Final answer:
The statement is false; in an uncoordinated supply chain, stages operating independently can lead to inefficiencies, known as the bullwhip effect, resulting in higher costs and reduced profits for the whole supply chain, akin to a prisoner's dilemma situation.
Step-by-step explanation:
The statement that with an uncoordinated supply chain, each stage tries to maximize its own profits, resulting in actions that often increase total supply chain surplus is false. In a supply chain where each stage operates independently aiming to maximize its own profits, the overall efficiency is compromised, leading to the bullwhip effect. This lack of coordination can result in overstocking, stockouts, and ultimately higher costs and smaller profit margins for the entire supply chain.

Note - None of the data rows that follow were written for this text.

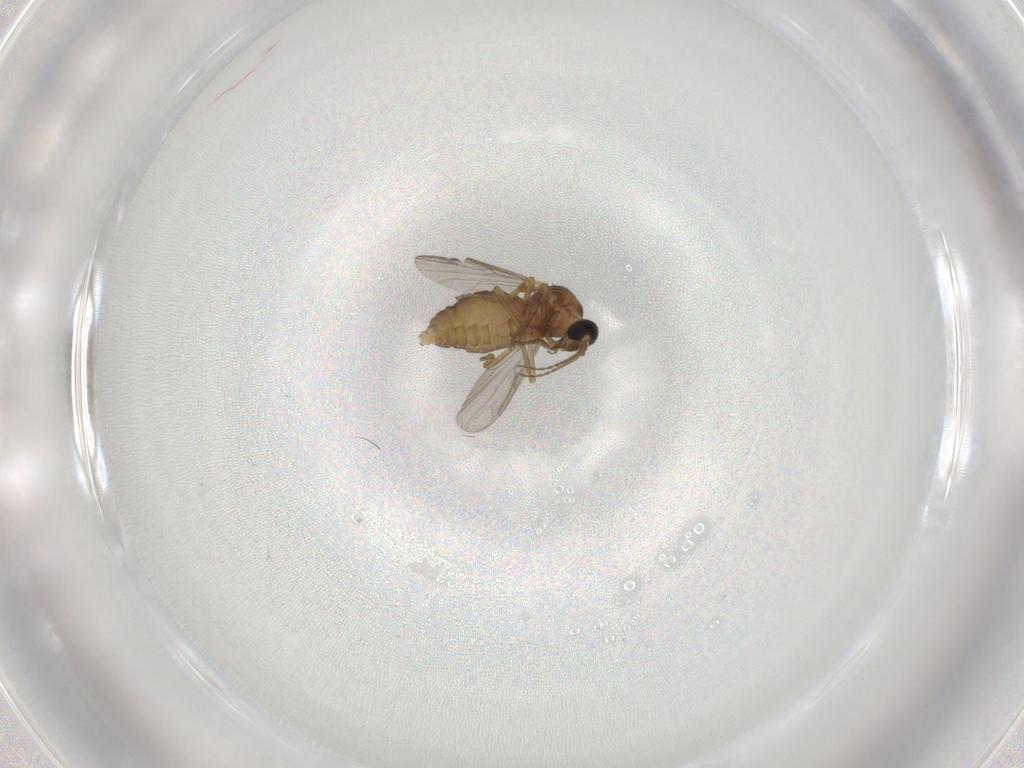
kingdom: Animalia
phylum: Arthropoda
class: Insecta
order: Diptera
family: Ceratopogonidae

When inflation is high and variable, the ability to adjust to price changes is suppressed, leading to erratic market adjustments and a propensity for surpluses and shortages. Similarly, in the case of uncoordinated supply chain operations, each entity trying to optimize its individual profits may lead to all parties, such as Firm A and Firm B in the given example, making decisions that are suboptimal at the collective level.
Instead, if each stage of the supply chain worked together, they could aim for a lower combined output, maximizing profits as a whole, like a monopolist would. This is akin to a prisoner's dilemma, where individual rational decisions can lead to collectively irrational outcomes.